What is needed — Copy every line of the data below word for word, keeping the original order.

Data items:
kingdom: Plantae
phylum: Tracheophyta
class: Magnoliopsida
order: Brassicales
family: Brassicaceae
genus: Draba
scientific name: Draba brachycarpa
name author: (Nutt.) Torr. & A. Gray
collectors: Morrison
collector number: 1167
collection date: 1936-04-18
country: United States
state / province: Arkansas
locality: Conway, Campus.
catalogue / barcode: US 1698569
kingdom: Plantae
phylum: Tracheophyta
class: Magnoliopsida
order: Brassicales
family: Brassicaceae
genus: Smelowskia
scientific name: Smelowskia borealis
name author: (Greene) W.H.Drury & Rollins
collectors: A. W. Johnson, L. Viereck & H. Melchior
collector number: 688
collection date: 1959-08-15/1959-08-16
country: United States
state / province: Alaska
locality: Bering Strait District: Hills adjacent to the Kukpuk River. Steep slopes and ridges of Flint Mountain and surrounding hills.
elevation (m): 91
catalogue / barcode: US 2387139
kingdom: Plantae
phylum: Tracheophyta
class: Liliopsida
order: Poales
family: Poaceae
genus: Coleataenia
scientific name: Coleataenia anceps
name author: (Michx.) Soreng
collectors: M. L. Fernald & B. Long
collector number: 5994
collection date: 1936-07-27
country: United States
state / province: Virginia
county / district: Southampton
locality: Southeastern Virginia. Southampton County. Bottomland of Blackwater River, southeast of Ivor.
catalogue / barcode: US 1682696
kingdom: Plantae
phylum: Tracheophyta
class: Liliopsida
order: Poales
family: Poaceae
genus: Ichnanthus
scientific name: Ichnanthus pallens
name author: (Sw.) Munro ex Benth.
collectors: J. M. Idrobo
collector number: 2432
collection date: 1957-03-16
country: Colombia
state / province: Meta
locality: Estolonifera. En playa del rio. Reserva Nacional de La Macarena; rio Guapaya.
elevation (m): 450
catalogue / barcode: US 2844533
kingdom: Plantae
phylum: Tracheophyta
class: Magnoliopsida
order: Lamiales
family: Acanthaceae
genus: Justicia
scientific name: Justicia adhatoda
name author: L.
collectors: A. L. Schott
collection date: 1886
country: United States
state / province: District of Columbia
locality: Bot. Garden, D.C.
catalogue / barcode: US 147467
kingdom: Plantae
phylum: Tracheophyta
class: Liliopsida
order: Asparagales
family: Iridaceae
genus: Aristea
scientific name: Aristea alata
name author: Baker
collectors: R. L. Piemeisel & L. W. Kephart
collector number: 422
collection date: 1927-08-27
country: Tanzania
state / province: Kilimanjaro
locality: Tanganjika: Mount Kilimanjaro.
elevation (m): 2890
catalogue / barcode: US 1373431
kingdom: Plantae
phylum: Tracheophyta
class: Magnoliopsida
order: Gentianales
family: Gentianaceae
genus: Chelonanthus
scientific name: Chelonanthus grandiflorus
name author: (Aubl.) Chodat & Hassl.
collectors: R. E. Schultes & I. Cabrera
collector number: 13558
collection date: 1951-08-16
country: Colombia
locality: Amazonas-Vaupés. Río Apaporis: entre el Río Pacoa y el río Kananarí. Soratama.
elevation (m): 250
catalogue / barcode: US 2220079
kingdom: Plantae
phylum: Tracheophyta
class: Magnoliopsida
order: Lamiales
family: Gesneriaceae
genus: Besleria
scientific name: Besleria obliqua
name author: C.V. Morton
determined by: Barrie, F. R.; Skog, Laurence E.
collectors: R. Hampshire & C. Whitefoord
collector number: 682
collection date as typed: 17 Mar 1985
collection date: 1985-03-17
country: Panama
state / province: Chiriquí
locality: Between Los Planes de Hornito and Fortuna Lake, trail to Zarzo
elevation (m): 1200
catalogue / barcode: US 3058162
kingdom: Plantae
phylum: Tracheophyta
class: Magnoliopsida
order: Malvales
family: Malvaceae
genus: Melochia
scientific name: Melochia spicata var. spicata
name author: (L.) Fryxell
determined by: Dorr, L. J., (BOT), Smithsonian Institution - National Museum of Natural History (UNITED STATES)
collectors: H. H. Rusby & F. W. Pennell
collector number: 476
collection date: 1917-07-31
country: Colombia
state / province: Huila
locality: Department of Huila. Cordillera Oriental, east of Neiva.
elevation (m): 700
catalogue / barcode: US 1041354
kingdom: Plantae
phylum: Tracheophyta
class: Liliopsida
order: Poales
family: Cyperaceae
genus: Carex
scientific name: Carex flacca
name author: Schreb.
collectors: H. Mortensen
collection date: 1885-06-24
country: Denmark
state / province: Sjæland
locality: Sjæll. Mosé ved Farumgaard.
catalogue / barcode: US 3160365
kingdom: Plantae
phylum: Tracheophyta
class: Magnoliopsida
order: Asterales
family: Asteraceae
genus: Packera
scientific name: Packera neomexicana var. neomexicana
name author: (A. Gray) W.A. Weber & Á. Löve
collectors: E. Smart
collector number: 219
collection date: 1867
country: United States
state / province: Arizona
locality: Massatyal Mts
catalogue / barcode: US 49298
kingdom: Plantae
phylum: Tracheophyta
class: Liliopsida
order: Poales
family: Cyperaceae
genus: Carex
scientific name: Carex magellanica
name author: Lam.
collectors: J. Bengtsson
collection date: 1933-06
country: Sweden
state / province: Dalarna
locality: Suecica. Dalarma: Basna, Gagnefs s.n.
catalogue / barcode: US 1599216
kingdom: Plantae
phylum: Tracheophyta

Worked solution —
kingdom: Plantae
phylum: Tracheophyta
class: Magnoliopsida
order: Brassicales
family: Brassicaceae
genus: Draba
scientific name: Draba brachycarpa
name author: (Nutt.) Torr. & A. Gray
collectors: Morrison
collector number: 1167
collection date: 1936-04-18
country: United States
state / province: Arkansas
locality: Conway, Campus.
catalogue / barcode: US 1698569
kingdom: Plantae
phylum: Tracheophyta
class: Magnoliopsida
order: Brassicales
family: Brassicaceae
genus: Smelowskia
scientific name: Smelowskia borealis
name author: (Greene) W.H.Drury & Rollins
collectors: A. W. Johnson, L. Viereck & H. Melchior
collector number: 688
collection date: 1959-08-15/1959-08-16
country: United States
state / province: Alaska
locality: Bering Strait District: Hills adjacent to the Kukpuk River. Steep slopes and ridges of Flint Mountain and surrounding hills.
elevation (m): 91
catalogue / barcode: US 2387139
kingdom: Plantae
phylum: Tracheophyta
class: Liliopsida
order: Poales
family: Poaceae
genus: Coleataenia
scientific name: Coleataenia anceps
name author: (Michx.) Soreng
collectors: M. L. Fernald & B. Long
collector number: 5994
collection date: 1936-07-27
country: United States
state / province: Virginia
county / district: Southampton
locality: Southeastern Virginia. Southampton County. Bottomland of Blackwater River, southeast of Ivor.
catalogue / barcode: US 1682696
kingdom: Plantae
phylum: Tracheophyta
class: Liliopsida
order: Poales
family: Poaceae
genus: Ichnanthus
scientific name: Ichnanthus pallens
name author: (Sw.) Munro ex Benth.
collectors: J. M. Idrobo
collector number: 2432
collection date: 1957-03-16
country: Colombia
state / province: Meta
locality: Estolonifera. En playa del rio. Reserva Nacional de La Macarena; rio Guapaya.
elevation (m): 450
catalogue / barcode: US 2844533
kingdom: Plantae
phylum: Tracheophyta
class: Magnoliopsida
order: Lamiales
family: Acanthaceae
genus: Justicia
scientific name: Justicia adhatoda
name author: L.
collectors: A. L. Schott
collection date: 1886
country: United States
state / province: District of Columbia
locality: Bot. Garden, D.C.
catalogue / barcode: US 147467
kingdom: Plantae
phylum: Tracheophyta
class: Liliopsida
order: Asparagales
family: Iridaceae
genus: Aristea
scientific name: Aristea alata
name author: Baker
collectors: R. L. Piemeisel & L. W. Kephart
collector number: 422
collection date: 1927-08-27
country: Tanzania
state / province: Kilimanjaro
locality: Tanganjika: Mount Kilimanjaro.
elevation (m): 2890
catalogue / barcode: US 1373431
kingdom: Plantae
phylum: Tracheophyta
class: Magnoliopsida
order: Gentianales
family: Gentianaceae
genus: Chelonanthus
scientific name: Chelonanthus grandiflorus
name author: (Aubl.) Chodat & Hassl.
collectors: R. E. Schultes & I. Cabrera
collector number: 13558
collection date: 1951-08-16
country: Colombia
locality: Amazonas-Vaupés. Río Apaporis: entre el Río Pacoa y el río Kananarí. Soratama.
elevation (m): 250
catalogue / barcode: US 2220079
kingdom: Plantae
phylum: Tracheophyta
class: Magnoliopsida
order: Lamiales
family: Gesneriaceae
genus: Besleria
scientific name: Besleria obliqua
name author: C.V. Morton
determined by: Barrie, F. R.; Skog, Laurence E.
collectors: R. Hampshire & C. Whitefoord
collector number: 682
collection date as typed: 17 Mar 1985
collection date: 1985-03-17
country: Panama
state / province: Chiriquí
locality: Between Los Planes de Hornito and Fortuna Lake, trail to Zarzo
elevation (m): 1200
catalogue / barcode: US 3058162
kingdom: Plantae
phylum: Tracheophyta
class: Magnoliopsida
order: Malvales
family: Malvaceae
genus: Melochia
scientific name: Melochia spicata var. spicata
name author: (L.) Fryxell
determined by: Dorr, L. J., (BOT), Smithsonian Institution - National Museum of Natural History (UNITED STATES)
collectors: H. H. Rusby & F. W. Pennell
collector number: 476
collection date: 1917-07-31
country: Colombia
state / province: Huila
locality: Department of Huila. Cordillera Oriental, east of Neiva.
elevation (m): 700
catalogue / barcode: US 1041354
kingdom: Plantae
phylum: Tracheophyta
class: Liliopsida
order: Poales
family: Cyperaceae
genus: Carex
scientific name: Carex flacca
name author: Schreb.
collectors: H. Mortensen
collection date: 1885-06-24
country: Denmark
state / province: Sjæland
locality: Sjæll. Mosé ved Farumgaard.
catalogue / barcode: US 3160365
kingdom: Plantae
phylum: Tracheophyta
class: Magnoliopsida
order: Asterales
family: Asteraceae
genus: Packera
scientific name: Packera neomexicana var. neomexicana
name author: (A. Gray) W.A. Weber & Á. Löve
collectors: E. Smart
collector number: 219
collection date: 1867
country: United States
state / province: Arizona
locality: Massatyal Mts
catalogue / barcode: US 49298
kingdom: Plantae
phylum: Tracheophyta
class: Liliopsida
order: Poales
family: Cyperaceae
genus: Carex
scientific name: Carex magellanica
name author: Lam.
collectors: J. Bengtsson
collection date: 1933-06
country: Sweden
state / province: Dalarna
locality: Suecica. Dalarma: Basna, Gagnefs s.n.
catalogue / barcode: US 1599216
kingdom: Plantae
phylum: Tracheophyta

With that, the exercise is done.